Department of Otorhinolaryngology-Head and Neck Surgery, College of Medicine, Yeungnam University, Daegu, Republic of Korea.
Department of Otorhinolaryngology-Head and Neck Surgery, College of Medicine, Yeungnam University, Daegu, Republic of Korea; Regional Center for Respiratory Diseases, Yeungnam University Medical Center, Daegu, Republic of Korea.
Biochem Biophys Res Commun. 2014 May 30;448(2):231-5. doi: 10.1016/j.bbrc.2014.04.100. Epub 2014 Apr 30.
Thymic stromal lymphopoietin (TSLP) is an interleukin 7-like cytokine and a potent factor for B- and T-cell growth and differentiation. Recent studies have demonstrated an association of TSLP with allergic and inflammatory airway diseases. However, no study on the effect of TSLP on expression of mucin genes in airway epithelial cells has been reported. Therefore, the effects and brief signaling pathways of TSLP on expression of mucin genes in human airway epithelial cells were investigated in this study. In mucin-producing human NCI-H292 airway epithelial cells and primary cultures of normal nasal epithelial cells, the effect and signaling pathway of TSLP on expression of mucin genes were investigated using reverse transcriptase-polymerase chain reaction (RT-PCR), real-time PCR, enzyme immunoassay, and immunoblot analysis with several specific inhibitors and small interfering RNA (siRNA). In human NCI-H292 airway epithelial cells, TSLP increased MUC5B expression. TSLP significantly activated phosphorylation of ERK1/2 and p38 mitogen-activated protein kinase (MAPK). U0126 (ERK1/2 MAPK inhibitor) and SB203580 (p38 MAPK inhibitor) significantly attenuated TSLP-induced MUC5B mRNA expression. Knockdown of ERK1, ERK2, and p38 MAPK by ERK1, ERK2, and p38 MAPK siRNA significantly blocked TSLP-induced MUC5B mRNA expression. In the primary cultures of normal nasal epithelial cells, TSLP significantly increased MUC5B mRNA expression, which was significantly attenuated after pretreatment with U0126 and SB203580. These results suggest that TSLP induces MUC5B expression via the ERK1/2 and p38 MAPK signaling pathway in human airway epithelial cells.

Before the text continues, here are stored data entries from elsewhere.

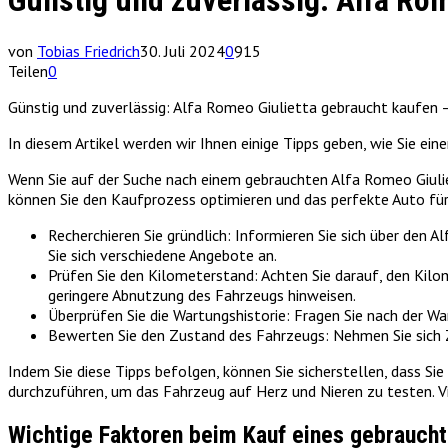
Günstig und zuverlässig: Alfa Rom
von
Tobias Friedrich
30. Juli 2024
0
915
Teilen
0
Günstig und zuverlässig: Alfa Romeo Giulietta gebraucht kaufen 
In diesem Artikel werden wir Ihnen einige Tipps geben, wie Sie ei
Wenn Sie auf der Suche nach einem gebrauchten Alfa Romeo Giuliet
können Sie den Kaufprozess optimieren und das perfekte Auto für 
Recherchieren Sie gründlich: Informieren Sie sich über den
Sie sich verschiedene Angebote an.
Prüfen Sie den Kilometerstand: Achten Sie darauf, den Kilom
geringere Abnutzung des Fahrzeugs hinweisen.
Überprüfen Sie die Wartungshistorie: Fragen Sie nach der 
Bewerten Sie den Zustand des Fahrzeugs: Nehmen Sie sich Z
Indem Sie diese Tipps befolgen, können Sie sicherstellen, dass Sie
durchzuführen, um das Fahrzeug auf Herz und Nieren zu testen. Vie
Wichtige Faktoren beim Kauf eines gebraucht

胸腺基质淋巴细胞生成素(TSLP)是一种白细胞介素 7 样细胞因子,是 B 细胞和 T 细胞生长和分化的有力因子。最近的研究表明,TSLP 与过敏性和炎症性气道疾病有关。然而,目前还没有研究表明 TSLP 对气道上皮细胞粘蛋白基因表达的影响。因此,本研究探讨了 TSLP 对人气道上皮细胞粘蛋白基因表达的影响及其短暂的信号通路。在粘蛋白产生的人 NCI-H292 气道上皮细胞和正常鼻上皮细胞的原代培养物中,通过逆转录-聚合酶链反应(RT-PCR)、实时 PCR、酶联免疫吸附试验以及几种特定抑制剂和小干扰 RNA(siRNA)的免疫印迹分析,研究了 TSLP 对粘蛋白基因表达的影响及其信号通路。在人 NCI-H292 气道上皮细胞中,TSLP 增加了 MUC5B 的表达。TSLP 显著激活了 ERK1/2 和 p38 丝裂原活化蛋白激酶(MAPK)的磷酸化。U0126(ERK1/2 MAPK 抑制剂)和 SB203580(p38 MAPK 抑制剂)显著减弱了 TSLP 诱导的 MUC5B mRNA 表达。ERK1、ERK2 和 p38 MAPK 的 siRNA 敲低显著阻断了 TSLP 诱导的 MUC5B mRNA 表达。在正常鼻上皮细胞的原代培养物中,TSLP 显著增加了 MUC5B mRNA 表达,而 U0126 和 SB203580 预处理后,这种表达显著减弱。这些结果表明,TSLP 通过 ERK1/2 和 p38 MAPK 信号通路诱导人气道上皮细胞中 MUC5B 的表达。